Messungen des isländischen Meteorologischen Amtes zeigen, dass es im Svartsengis-Gebiet und rund um den Magmatunnel keine Landris gibt. Von einem Stillstand von Landris kann jedoch erst dann gesprochen werden, wenn Messungen über einen längeren Zeitraum durchgeführt wurden.
„Die Bewegungen sind so gering, dass zwischen den Tagen keine signifikanten Veränderungen erkennbar sind. Es dauert daher einige Tage bis eine Woche, um festzustellen, ob Landris in Svartsengi noch aktiv ist.
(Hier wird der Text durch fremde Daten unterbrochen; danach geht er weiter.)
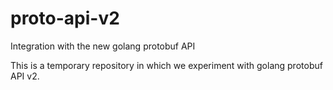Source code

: # proto-api-v2
Integration with the new golang protobuf API

This is a temporary repository in which we experiment with golang protobuf API v2.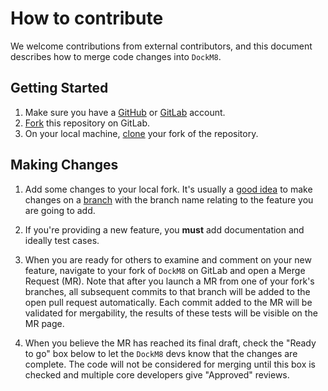# How to contribute

We welcome contributions from external contributors, and this document describes how to merge code changes into `DockM8`. 

## Getting Started

1. Make sure you have a [GitHub](https://github.com/signup/free) or [GitLab](https://gitlab.com/users/sign_up) account.
2. [Fork](https://help.github.com/articles/fork-a-repo/) this repository on GitLab.
3. On your local machine, [clone](https://help.github.com/articles/cloning-a-repository/) your fork of the repository.

## Making Changes

1. Add some changes to your local fork.  It's usually a [good idea](http://blog.jasonmeridth.com/posts/do-not-issue-pull-requests-from-your-master-branch/) to make changes on a [branch](https://help.github.com/articles/creating-and-deleting-branches-within-your-repository/) with the branch name relating to the feature you are going to add.
2. If you're providing a new feature, you **must** add documentation and ideally test cases.

3. When you are ready for others to examine and comment on your new feature, navigate to your fork of `DockM8` on GitLab and open a Merge Request (MR). Note that after you launch a MR from one of your fork's branches, all subsequent commits to that branch will be added to the open pull request automatically.  Each commit added to the MR will be validated for mergability, the results of these tests will be visible on the MR page.
4. When you believe the MR has reached its final draft, check the "Ready to go" box below to let the `DockM8` devs know that the changes are complete. The code will not be considered for merging until this box is checked and multiple core developers give "Approved" reviews.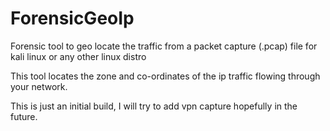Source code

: # ForensicGeoIp

Forensic tool to geo locate the traffic from a packet capture (.pcap) file for kali linux or any other linux distro

This tool locates the zone and co-ordinates of the ip traffic flowing through your network.

This is just an initial build, I will try to add vpn capture hopefully in the future.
Es ist jedoch sofort klar, dass Magma, das sich zuvor unter Svartsengi angesammelt und einen Landriesen verursacht hat, jetzt größtenteils direkt an die Oberfläche fließt und den Ausbruch nährt“, heißt es auf der Website des Met Office.
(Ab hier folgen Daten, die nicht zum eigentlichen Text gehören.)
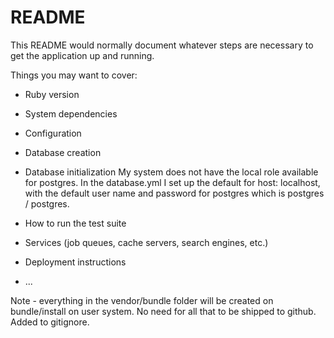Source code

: # README

This README would normally document whatever steps are necessary to get the
application up and running.

Things you may want to cover:

* Ruby version

* System dependencies

* Configuration

* Database creation

* Database initialization
  My system does not have the local role available for postgres. In the database.yml I set up the default for host: localhost, with the default user name and password for postgres which is postgres / postgres.

* How to run the test suite

* Services (job queues, cache servers, search engines, etc.)

* Deployment instructions

* ...

Note - everything in the vendor/bundle folder will be created on bundle/install on user system. No need for all that to be shipped to github. Added to gitignore.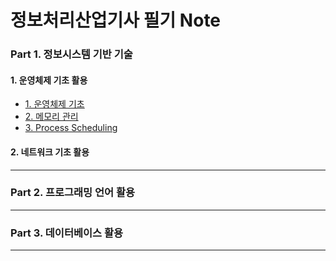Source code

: # 정보처리산업기사 필기 Note

### Part 1. 정보시스템 기반 기술

#### 1. 운영체제 기초 활용
- [1. 운영체제 기초](/1.정보시스템_기반_기술/1.운영체제_기초_활용/1_운영체제.md)
- [2. 메모리 관리](/1.정보시스템_기반_기술/1.운영체제_기초_활용/2_메모리_관리.md)
- [3. Process Scheduling](/1.정보시스템_기반_기술/1.운영체제_기초_활용/3_Process_Scheduling.md)

#### 2. 네트워크 기초 활용

---

### Part 2. 프로그래밍 언어 활용

---

### Part 3. 데이터베이스 활용

---

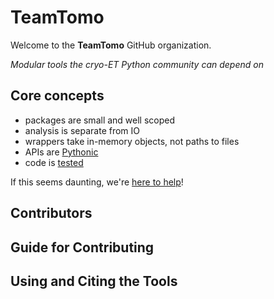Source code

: # TeamTomo

Welcome to the **TeamTomo** GitHub organization.

*Modular tools the cryo-ET Python community can depend on*

## Core concepts

- packages are small and well scoped
- analysis is separate from IO
- wrappers take in-memory objects, not paths to files
- APIs are [Pythonic](https://peps.python.org/pep-0020/)
- code is [tested](https://docs.pytest.org/en/7.1.x/)

If this seems daunting, we're [here to help](https://forum.image.sc/)!

## Contributors

## Guide for Contributing


## Using and Citing the Tools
Salóme Jórunn Bernhardðsdóttir ist Naturgefahrenexpertin beim isländischen Wetteramt.
mbl.is/Sigurður Bogi
Positiv, Weitsicht zu haben
Laut Salóme Jórunnar Bernhardsdóttur, Expertin für Naturtourismus beim isländischen Wetteramt, verläuft der Lavastrom südöstlich in Richtung Suðurstrandarveði, aber auch westlich in Richtung der Verteidigungsanlagen nördlich von Grindavík.
„Die Tatsache, dass Landris nicht gemessen wird, deutet darauf hin, dass das Material, das aufsteigt und sich in Svartsengi angesammelt hat, die Eruption speist und sich unter Svartsengi kein weiteres Material ansammelt.“ Das ist vielleicht insofern positiv, als wir in der Zwischenzeit nicht mit einem weiteren Magma-Anstieg rechnen können. Die Lava sammelt sich rund um die Krater und die Lavahaufen beginnen sich in Richtung der Stadtmauern zu bewegen. Es könnte passieren, dass die Lava über sie hinwegfließt und in Richtung Grindavíkurveg auf der Südseite von Þorbjörn oder Suðurstrandarveg fließt. Aber während des Ausbruchs ist die Vorhersagbarkeit größer“, sagt Salóme.
Der Lavastrom verläuft nach Südosten in Richtung der Südküstenstraße, aber auch nach Westen in Richtung der Verteidigungsanlagen nördlich von Grindavík.